** DATASET follows **
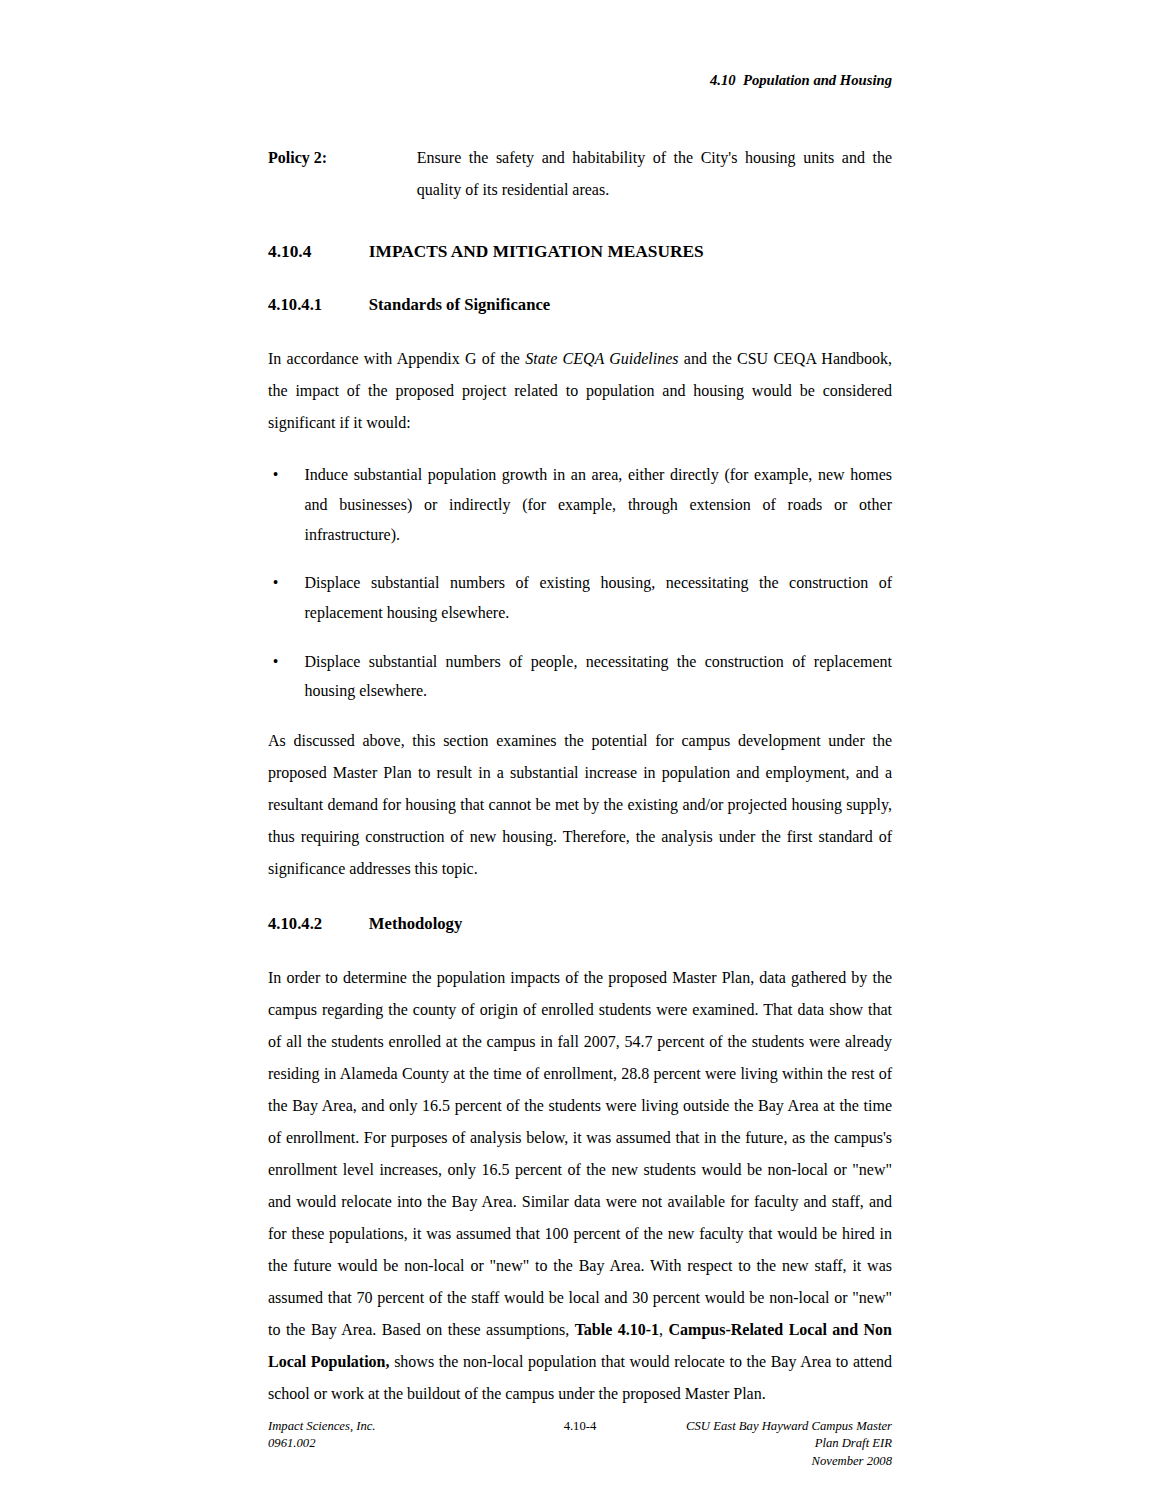4.10 Population and Housing
Policy 2:
Ensure the safety and habitability of the City's housing units and the quality of its residential areas.
4.10.4 IMPACTS AND MITIGATION MEASURES
4.10.4.1 Standards of Significance
In accordance with Appendix G of the State CEQA Guidelines and the CSU CEQA Handbook, the impact of the proposed project related to population and housing would be considered significant if it would:
Induce substantial population growth in an area, either directly (for example, new homes and businesses) or indirectly (for example, through extension of roads or other infrastructure).
Displace substantial numbers of existing housing, necessitating the construction of replacement housing elsewhere.
Displace substantial numbers of people, necessitating the construction of replacement housing elsewhere.
As discussed above, this section examines the potential for campus development under the proposed Master Plan to result in a substantial increase in population and employment, and a resultant demand for housing that cannot be met by the existing and/or projected housing supply, thus requiring construction of new housing. Therefore, the analysis under the first standard of significance addresses this topic.
4.10.4.2 Methodology
In order to determine the population impacts of the proposed Master Plan, data gathered by the campus regarding the county of origin of enrolled students were examined. That data show that of all the students enrolled at the campus in fall 2007, 54.7 percent of the students were already residing in Alameda County at the time of enrollment, 28.8 percent were living within the rest of the Bay Area, and only 16.5 percent of the students were living outside the Bay Area at the time of enrollment. For purposes of analysis below, it was assumed that in the future, as the campus's enrollment level increases, only 16.5 percent of the new students would be non-local or "new" and would relocate into the Bay Area. Similar data were not available for faculty and staff, and for these populations, it was assumed that 100 percent of the new faculty that would be hired in the future would be non-local or "new" to the Bay Area. With respect to the new staff, it was assumed that 70 percent of the staff would be local and 30 percent would be non-local or "new" to the Bay Area. Based on these assumptions, Table 4.10-1, Campus-Related Local and Non Local Population, shows the non-local population that would relocate to the Bay Area to attend school or work at the buildout of the campus under the proposed Master Plan.
| Impact Sciences, Inc. 0961.002 | 4.10-4 | CSU East Bay Hayward Campus Master Plan Draft EIR November 2008 |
** End of DATASET **
Pull out all lines from the entries above in which the word "numbers" appears.

> _WRITTEN SOLUTION_
Displace substantial numbers of existing housing, necessitating the construction of replacement housing elsewhere.
Displace substantial numbers of people, necessitating the construction of replacement housing elsewhere.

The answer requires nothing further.